Whenever and wherever I can be a catalyst for another woman to recognise her worthiness, to let go of the old story of not being enough and to change her beliefs about what’s possible for her so she can find and fill her own “Susan shaped hole in the world” then my delight and joy and sense of meaning and fulfilment deepens and widens.
These days, there are three key situations in which I feel I am most aligned with this commitment.
Firstly, when I am sharing my story with honesty and openness at a Recovery Meeting, on a webinar, during a speaking gig, in a post or simply in a private, wholehearted conversation with another person who reaches out.
Secondly, when I am working with a woman to help her reconnect to her self-worth and self-belief so she can fully participate in her own life, actively creating her own Next Chapter.
Thirdly, when I am helping someone to recognise the value of their experience so they can create and grow a Next Chapter Business, channeling that experience and wisdom into contribution and fulfilment.
I’ve learned a lot in the past 10 years. I’m still on the journey and will be forevermore. I’m learning to live in the space between action and allowing. I’m learning to listen to, and follow, my intuition. I’m learning to respond, rather than react. I’m learning to accept myself completely as I am right now, and yet still be committed to growth. I’m learning that every feeling, good or bad, passes and can be handled. And I’ve learned how important it is to ask for help when I need it and to ensure I am a part of a community where I feel I belong and can contribute. That’s the most exciting part!
And how about you?
Are there changes you know you need to make in your own life?
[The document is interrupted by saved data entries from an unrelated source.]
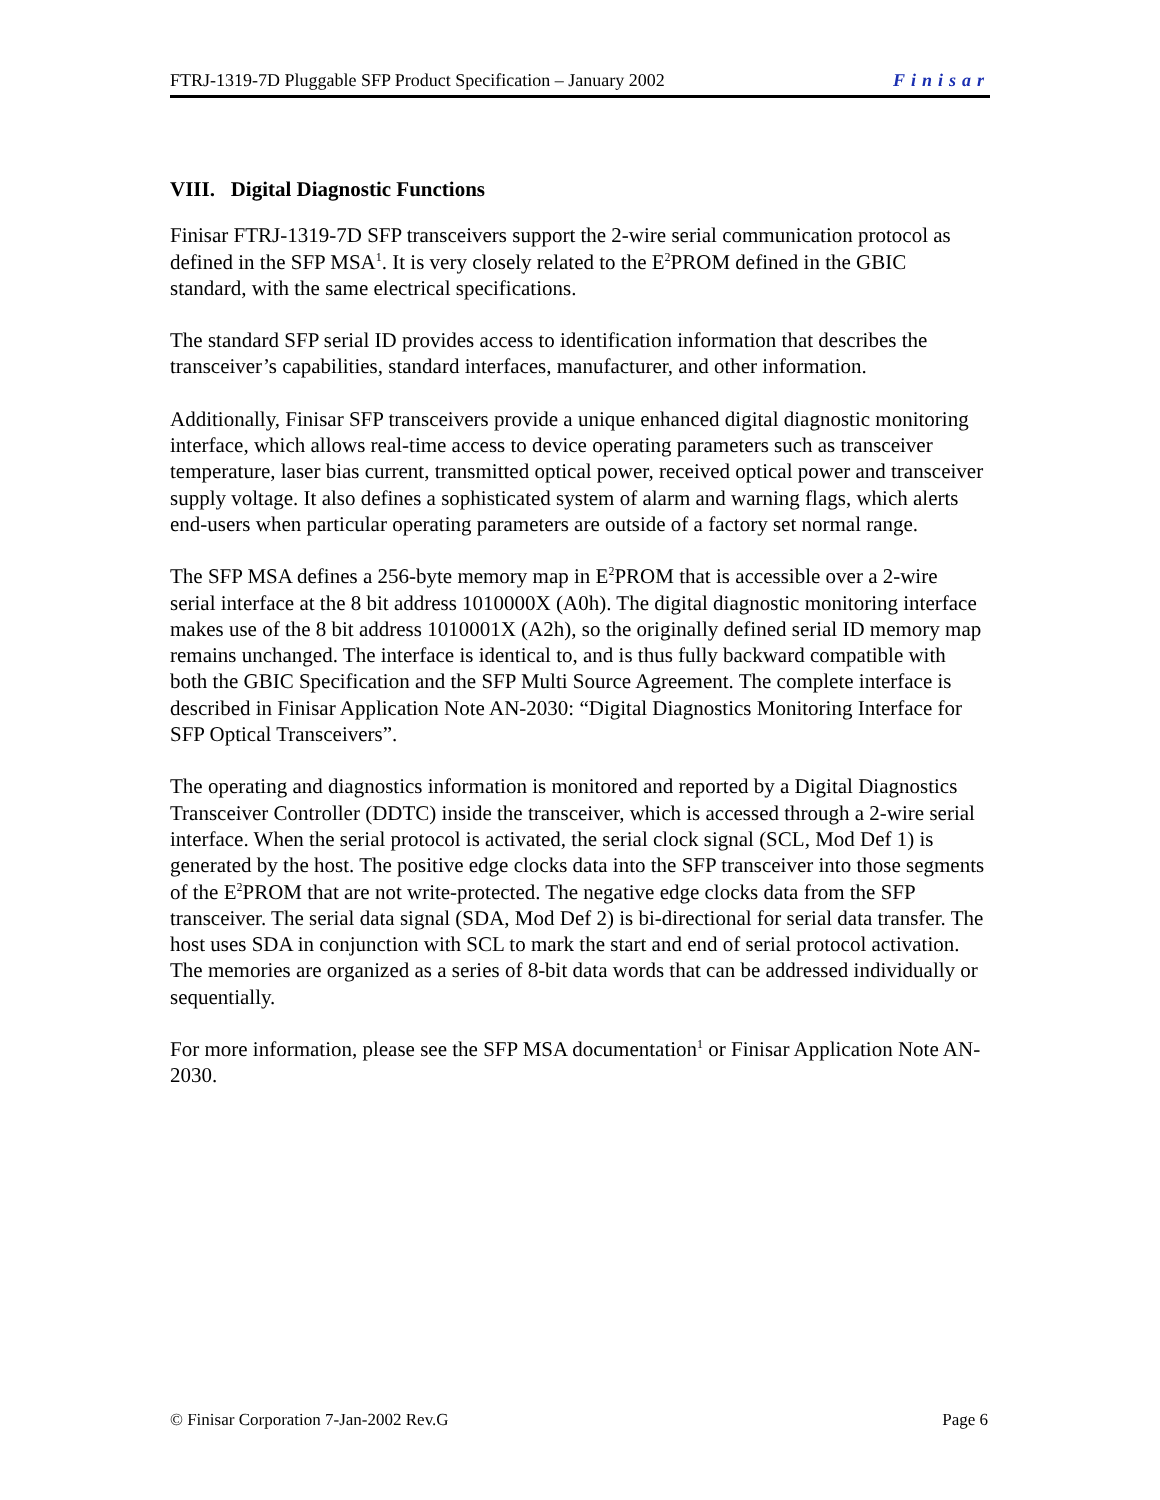FTRJ-1319-7D Pluggable SFP Product Specification – January 2002 Finisar
VIII. Digital Diagnostic Functions
Finisar FTRJ-1319-7D SFP transceivers support the 2-wire serial communication protocol as defined in the SFP MSA<sup>1</sup>. It is very closely related to the E<sup>2</sup>PROM defined in the GBIC standard, with the same electrical specifications.
The standard SFP serial ID provides access to identification information that describes the transceiver’s capabilities, standard interfaces, manufacturer, and other information.
Additionally, Finisar SFP transceivers provide a unique enhanced digital diagnostic monitoring interface, which allows real-time access to device operating parameters such as transceiver temperature, laser bias current, transmitted optical power, received optical power and transceiver supply voltage. It also defines a sophisticated system of alarm and warning flags, which alerts end-users when particular operating parameters are outside of a factory set normal range.
The SFP MSA defines a 256-byte memory map in E<sup>2</sup>PROM that is accessible over a 2-wire serial interface at the 8 bit address 1010000X (A0h). The digital diagnostic monitoring interface makes use of the 8 bit address 1010001X (A2h), so the originally defined serial ID memory map remains unchanged. The interface is identical to, and is thus fully backward compatible with both the GBIC Specification and the SFP Multi Source Agreement. The complete interface is described in Finisar Application Note AN-2030: “Digital Diagnostics Monitoring Interface for SFP Optical Transceivers”.
The operating and diagnostics information is monitored and reported by a Digital Diagnostics Transceiver Controller (DDTC) inside the transceiver, which is accessed through a 2-wire serial interface. When the serial protocol is activated, the serial clock signal (SCL, Mod Def 1) is generated by the host. The positive edge clocks data into the SFP transceiver into those segments of the E<sup>2</sup>PROM that are not write-protected. The negative edge clocks data from the SFP transceiver. The serial data signal (SDA, Mod Def 2) is bi-directional for serial data transfer. The host uses SDA in conjunction with SCL to mark the start and end of serial protocol activation. The memories are organized as a series of 8-bit data words that can be addressed individually or sequentially.
For more information, please see the SFP MSA documentation<sup>1</sup> or Finisar Application Note AN-2030.
© Finisar Corporation 7-Jan-2002 Rev.G Page 6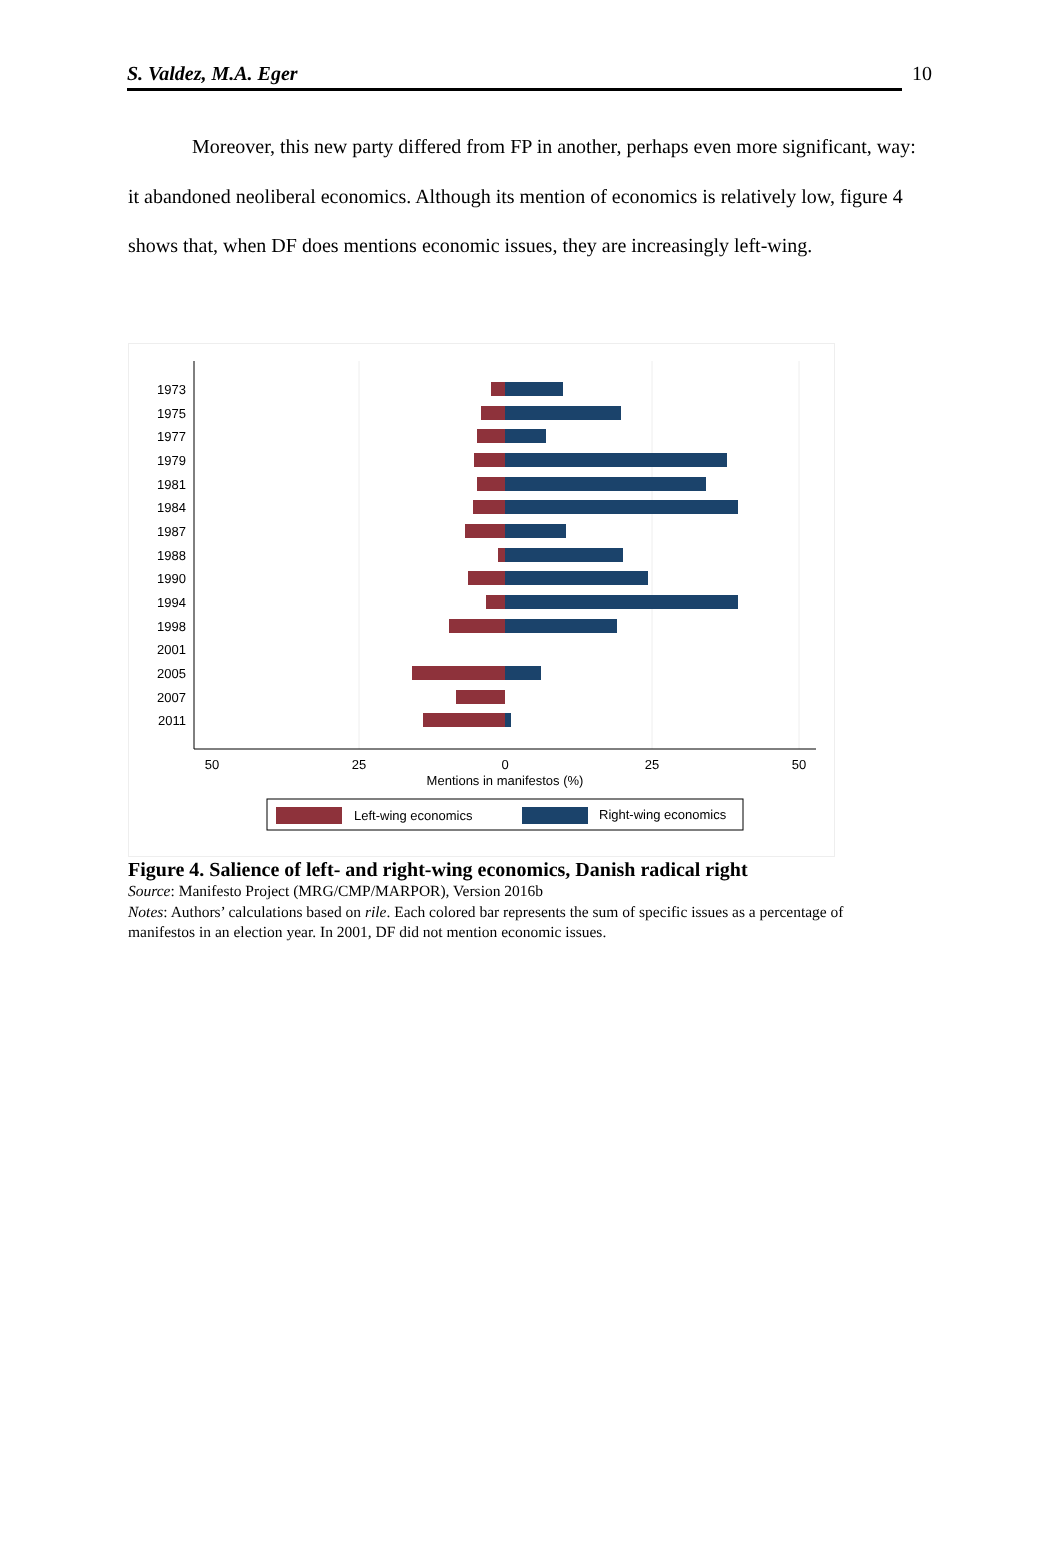S. Valdez, M.A. Eger 10
Moreover, this new party differed from FP in another, perhaps even more significant, way: it abandoned neoliberal economics. Although its mention of economics is relatively low, figure 4 shows that, when DF does mentions economic issues, they are increasingly left-wing.
1973
1975
1977
1979
1981
1984
1987
1988
1990
1994
1998
2001
2005
2007
2011
50
25
0
25
50
Mentions in manifestos (%)
Left-wing economics
Right-wing economics
Figure 4. Salience of left- and right-wing economics, Danish radical right
Source: Manifesto Project (MRG/CMP/MARPOR), Version 2016b
Notes: Authors’ calculations based on rile. Each colored bar represents the sum of specific issues as a percentage of manifestos in an election year. In 2001, DF did not mention economic issues.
Are your outsides and insides aligned?
Do you have a new desire, something that’s calling you to grow, move, expand?
I know what it’s like to feel so stuck, to feel despair and crippling fear and self-doubt. That it’s too hard to change. But I also know anything, absolutely anything is possible for you. You just need to take the first step and let go. That I know for sure.
And if you feel you might be facing a similar situation to what I was, I urge you to reach out and ask for help. A whole new world awaits you.